Inherited individual retirement account, or IRA, rules are complicated. Generally speaking, if you inherit an IRA, you are its owner. However, if the decedent didn't name a designated beneficiary with the IRA's trustee, the account passes to her estate, where it's subject to probate. Even if you're the account's designated beneficiary, you may be required to keep the original owner's name on the account along with your own.
Designated Beneficiary Rules
IRAs are a unique asset in that the original owner can name one or more beneficiaries to inherit the account immediately following her death. This entitles the beneficiaries to certain rights. A spouse who is an IRA's sole beneficiary may treat the account as his own. Nonspouse beneficiaries may only be required to withdraw a portion of the IRA's assets annually rather than close the account, thereby extending its tax shelter.
Estates as Beneficiaries
If the original owner failed to name any IRA beneficiaries, or if the designated beneficiaries are themselves deceased, the account automatically passes to probate. In probate court, a judge decides who is to inherit the IRA. The process allows competing interests to claim the assets, including the deceased's creditors. No matter who ends up with the account, IRS rules require that it's emptied within five years following the original owner's death.
A spouse who is an IRA's sole beneficiary may treat the assets as his own. This means a spouse can put his name on the account and continue contributing to it if he's otherwise eligible. Or he can roll the account into an existing IRA of his own. As the owner, a spouse can also delay withdrawals indefinitely if he inherited a Roth IRA, or until the year he turns 70 1/2 if he inherited a traditional IRA.
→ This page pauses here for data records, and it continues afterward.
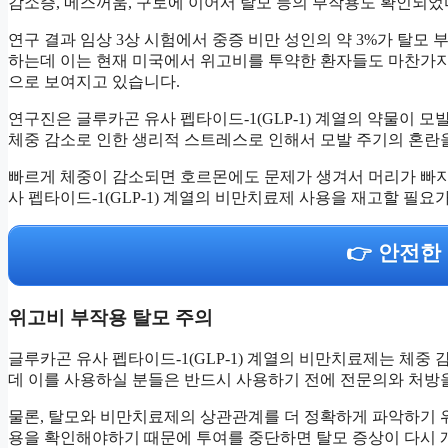
감소증, 메스꺼움, 구토에 이어서 탈모 등의 부작용도 확인되었
연구 결과 임상 3상 시험에서 중증 비만 성인의 약 3%가 탈모 
하는데 이는 현재 미국에서 위고비를 투약한 환자들도 마찬가지
으로 보여지고 있습니다.
연구진은 글루카곤 유사 펩타이드-1(GLP-1) 계열의 약물이 
체중 감소로 인한 생리적 스트레스로 인해서 모발 주기의 혼란을
빠르게 체중이 감소되면 호르몬에도 문제가 생겨서 머리가 빠지
사 펩타이드-1(GLP-1) 계열의 비만치료제 사용을 재고할 필요
👉 안전한
위고비 부작용 탈모 주의
글루카곤 유사 펩타이드-1(GLP-1) 계열의 비만치료제는 체중
데 이를 사용하실 분들은 반드시 사용하기 전에 전문의와 처방
물론, 탈모와 비만치료제의 상관관계를 더 정확하게 파악하기 
용을 확인해야하기 때문에 투여를 중단하면 탈모 증상이 다시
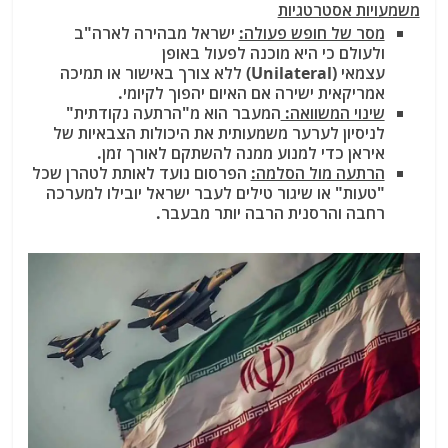
משמעויות אסטרטגיות
מסר של חופש פעולה:
ישראל מבהירה לארה"ב
ולעולם כי היא מוכנה לפעול באופן
עצמאי (Unilateral) ללא צורך באישור או תמיכה
אמריקאית ישירה אם האיום יהפוך לקיומי.
שינוי המשוואה:
המעבר הוא מ"הרתעה נקודתית"
לניסיון לערער משמעותית את היכולות הצבאיות של
איראן כדי למנוע ממנה להשתקם לאורך זמן.
הרתעה מול הסלמה:
הפרסום נועד לאותת לטהרן שכל
"טעות" או שיגור טילים לעבר ישראל יובילו למערכה
רחבה והרסנית הרבה יותר מבעבר.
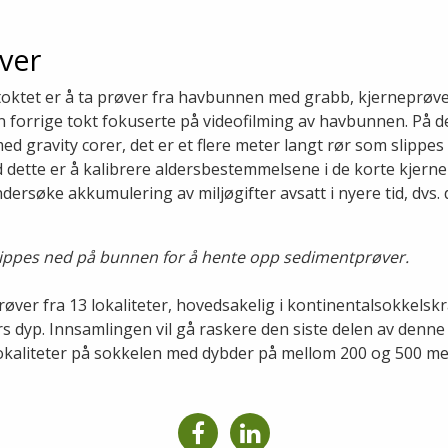
ver
oktet er å ta prøver fra havbunnen med grabb, kjerneprøv
n forrige tokt fokuserte på videofilming av havbunnen. På det
ed gravity corer, det er et flere meter langt rør som slippe
 dette er å kalibrere aldersbestemmelsene i de korte kjer
rsøke akkumulering av miljøgifter avsatt i nyere tid, dvs. 
lippes ned på bunnen for å hente opp sedimentprøver.
røver fra 13 lokaliteter, hovedsakelig i kontinentalsokkels
s dyp. Innsamlingen vil gå raskere den siste delen av denne t
kaliteter på sokkelen med dybder på mellom 200 og 500 me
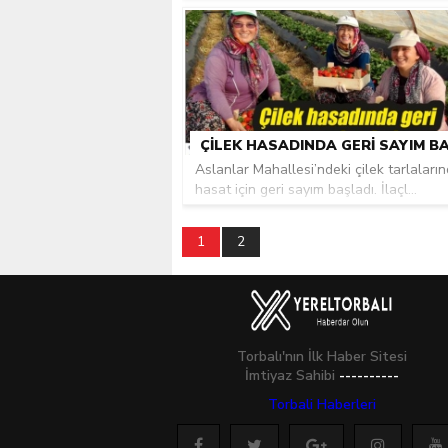
ÇILEK HASADINDA GERI SAYIM B
Aslanlar Mahallesi’ndeki çilek tarlaları
hasat için geri sayım başladı. İlaçl...
1
2
Torbalı'nın İlk Haber Sitesi
İmtiyaz Sahibi
----------
Torbali Haberleri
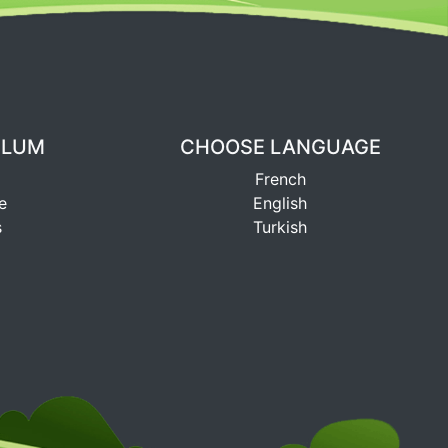
ULUM
CHOOSE LANGUAGE
French
e
English
s
Turkish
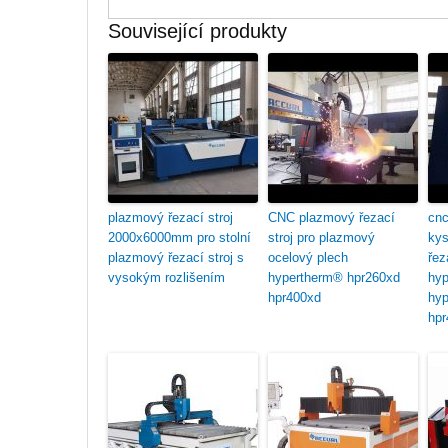
Související produkty
plazmový řezací stroj
CNC plazmový řezací
cnc
2000x6000mm pro stolní
stroj pro plazmový
kys
plazmový řezací stroj s
ocelový plech
řez
vysokým rozlišením
hypertherm® hpr260xd
hyp
hpr400xd
hyp
hpr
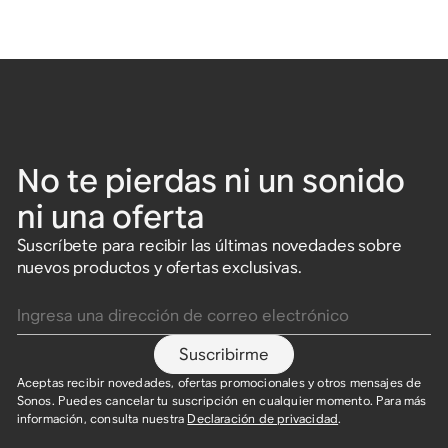
No te pierdas ni un sonido
ni una oferta
Suscríbete para recibir las últimas novedades sobre
nuevos productos y ofertas exclusivas.
Ingresa una dirección de correo electrónico
Suscribirme
Aceptas recibir novedades, ofertas promocionales y otros mensajes de
Sonos. Puedes cancelar tu suscripción en cualquier momento. Para más
información, consulta nuestra
Declaración de privacidad
.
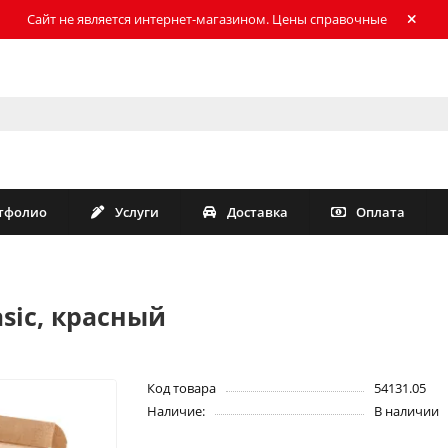
Сайт не является интернет-магазином. Цены справочные
тфолио
Услуги
Доставка
Оплата
sic, красный
Код товара
54131.05
Наличие:
В наличии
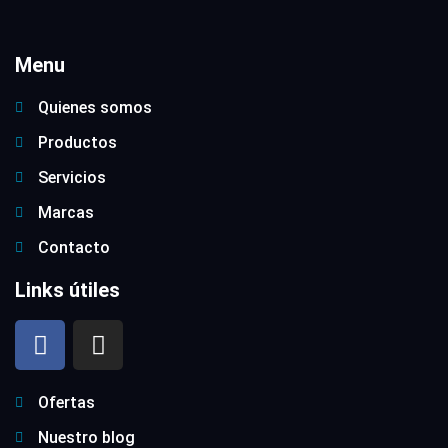
Menu
Quienes somos
Productos
Servicios
Marcas
Contacto
Links útiles
Ofertas
Nuestro blog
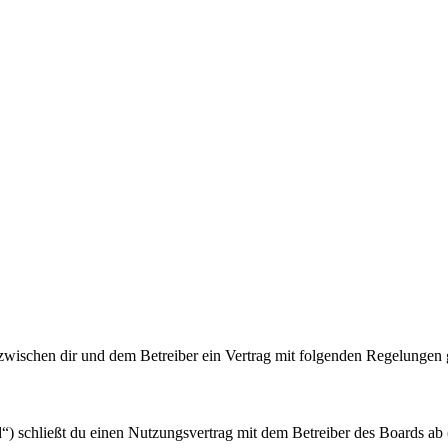
zwischen dir und dem Betreiber ein Vertrag mit folgenden Regelungen 
 schließt du einen Nutzungsvertrag mit dem Betreiber des Boards ab (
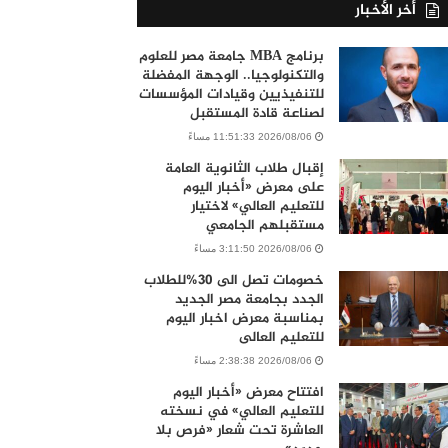
أخر الأخبار
برنامج MBA جامعة مصر للعلوم
والتكنولوجيا.. الوجهة المفضلة
للتنفيذيين وقيادات المؤسسات
لصناعة قادة المستقبل
2026/08/06 11:51:33 مساءً
إقبال طلاب الثانوية العامة
على معرض «أخبار اليوم
للتعليم العالي» لاختيار
مستقبلهم الجامعي
2026/08/06 3:11:50 مساءً
خصومات تصل الى 30%للطلاب
الجدد بجامعة مصر الجديد
بمناسبة معرض اخبار اليوم
للتعليم العالى
2026/08/06 2:38:38 مساءً
افتتاح معرض «أخبار اليوم
للتعليم العالي» في نسخته
العاشرة تحت شعار «فرص بلا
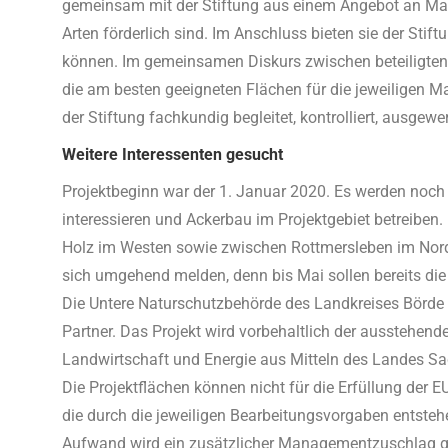
gemeinsam mit der Stiftung aus einem Angebot an Ma
Arten förderlich sind. Im Anschluss bieten sie der St
können. Im gemeinsamen Diskurs zwischen beteiligten
die am besten geeigneten Flächen für die jeweilige
der Stiftung fachkundig begleitet, kontrolliert, ausgew
Weitere Interessenten gesucht
Projektbeginn war der 1. Januar 2020. Es werden noch w
interessieren und Ackerbau im Projektgebiet betreiben
Holz im Westen sowie zwischen Rottmersleben im Norde
sich umgehend melden, denn bis Mai sollen bereits die 
Die Untere Naturschutzbehörde des Landkreises Börde 
Partner. Das Projekt wird vorbehaltlich der ausstehend
Landwirtschaft und Energie aus Mitteln des Landes Sa
Die Projektflächen können nicht für die Erfüllung de
die durch die jeweiligen Bearbeitungsvorgaben entste
Aufwand wird ein zusätzlicher Managementzuschlag g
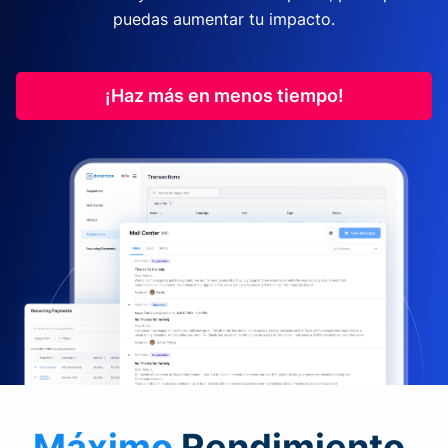
puedas aumentar tu impacto.
¡Haz más en menos tiempo!
Máximo
Rendimiento.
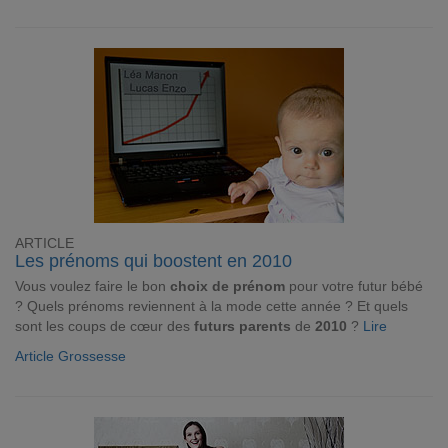
ARTICLE
Les prénoms qui boostent en 2010
Vous voulez faire le bon
choix de prénom
pour votre futur bébé
? Quels prénoms reviennent à la mode cette année ? Et quels
sont les coups de cœur des
futurs parents
de
2010
?
Lire
Article Grossesse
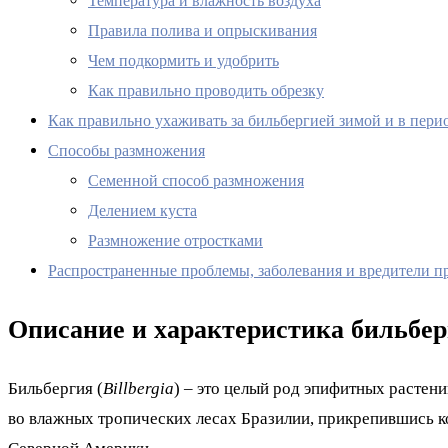
Температура и влажность воздуха
Правила полива и опрыскивания
Чем подкормить и удобрить
Как правильно проводить обрезку
Как правильно ухаживать за бильбергией зимой и в пери
Способы размножения
Семенной способ размножения
Делением куста
Размножение отростками
Распространенные проблемы, заболевания и вредители 
Описание и характеристика бильбе
Бильбергия (
Billbergia
) – это целый род эпифитных растен
во влажных тропических лесах Бразилии, прикрепившись к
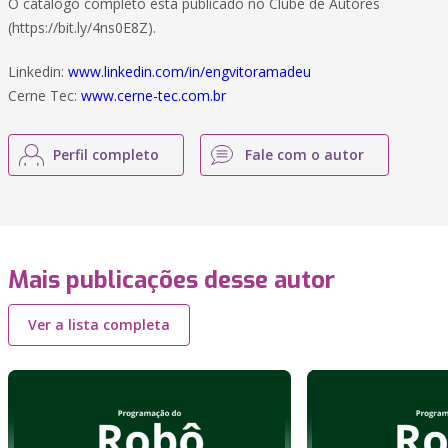
O catálogo completo está publicado no Clube de Autores
(https://bit.ly/4ns0E8Z).
Linkedin:
www.linkedin.com/in/engvitoramadeu
Cerne Tec:
www.cerne-tec.com.br
Perfil completo
Fale com o autor
Mais publicações desse autor
Ver a lista completa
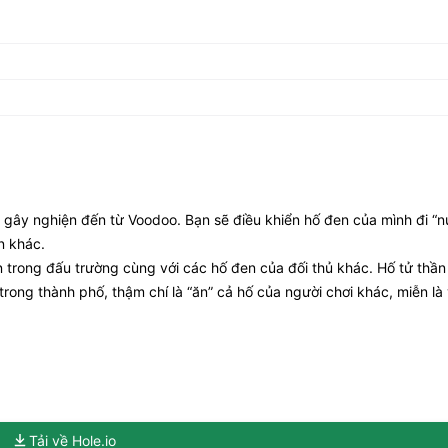
 gây nghiện đến từ Voodoo. Bạn sẽ điều khiển hố đen của mình đi “n
n khác.
n trong đấu trường cùng với các hố đen của đối thủ khác. Hố tử thầ
trong thành phố, thậm chí là “ăn” cả hố của người chơi khác, miễn là
Tải về Hole.io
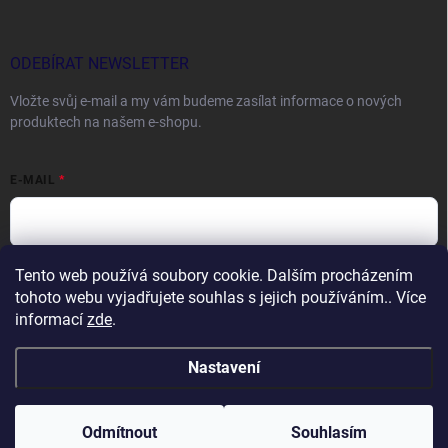
ODEBÍRAT NEWSLETTER
Vložte svůj e-mail a my vám budeme zasílat informace o nových
produktech na našem e-shopu.
E-MAIL
Tento web používá soubory cookie. Dalším procházením
Vložením e-mailu souhlasíte s
podmínkami ochrany osobních údajů
tohoto webu vyjadřujete souhlas s jejich používáním.. Více
Přihlásit se
informací
zde
.
Nastavení
Copyright 2026
DOCTORFISHING.CZ
. Všechna práva vyhrazena.
Odmítnout
Souhlasím
Vytvořil Shoptet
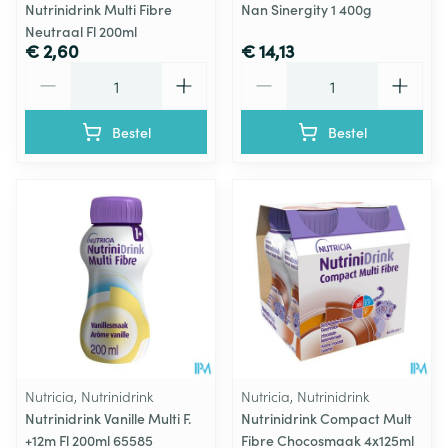
Nutrinidrink Multi Fibre
Nan Sinergity 1 400g
Neutraal Fl 200ml
€ 2,60
€ 14,13
Aantal
Aantal
Bestel
Bestel
Nutricia, Nutrinidrink
Nutricia, Nutrinidrink
Nutrinidrink Vanille Multi F.
Nutrinidrink Compact Mult
+12m Fl 200ml 65585
Fibre Chocosmaak 4x125ml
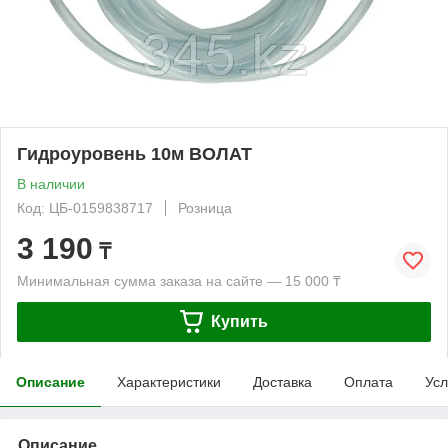
Гидроуровень 10м ВОЛАТ
В наличии
Код: ЦБ-0159838717
Розница
3 190
₸
Минимальная сумма заказа на сайте — 15 000 ₸
Купить
Описание
Характеристики
Доставка
Оплата
Усл
Описание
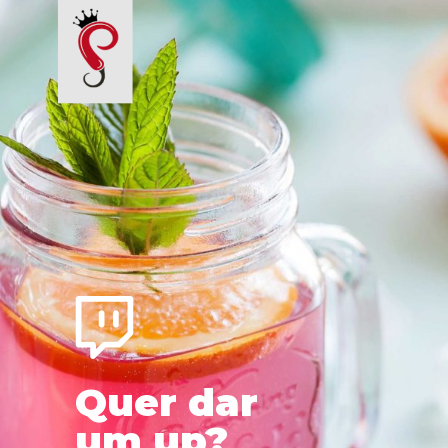
Quer dar 
um up?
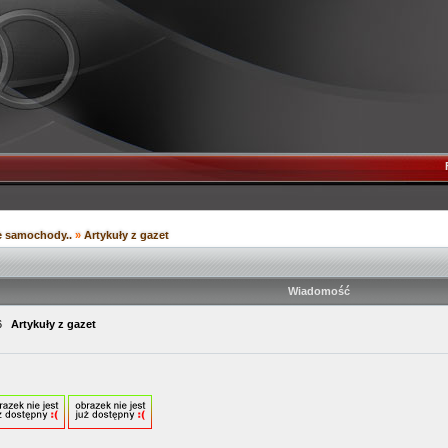
e samochody..
»
Artykuły z gazet
Wiadomość
:46
Artykuły z gazet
Non-spouse beneficiaries and spouse beneficiaries who choose not to treat the IRA as their own can't contribute to the account. They have two options: Close the IRA by the end of five years or take required minimum distributions, or RMDs, beginning the year following the original owner's death. The IRS calculates RMDs by dividing the account's worth the previous Dec. 31 by the beneficiary's life expectancy. A young person who inherits an IRA would have small RMDs and can potentially keep the account open for years.
Titling an Inherited IRA
A spouse who treats an inherited IRA as his own can simply retitle inherited IRAs in his own name. A non-spouse beneficiary, on the other hand, must keep the decedent's name on the account, as her right to keep the IRA open is based on her status as a designated beneficiary. According to the "Wall Street Journal," the title might look like this: "Janet Johnson, IRA — deceased April 1, 2010 — F/B/O Jack Johnson, beneficiary."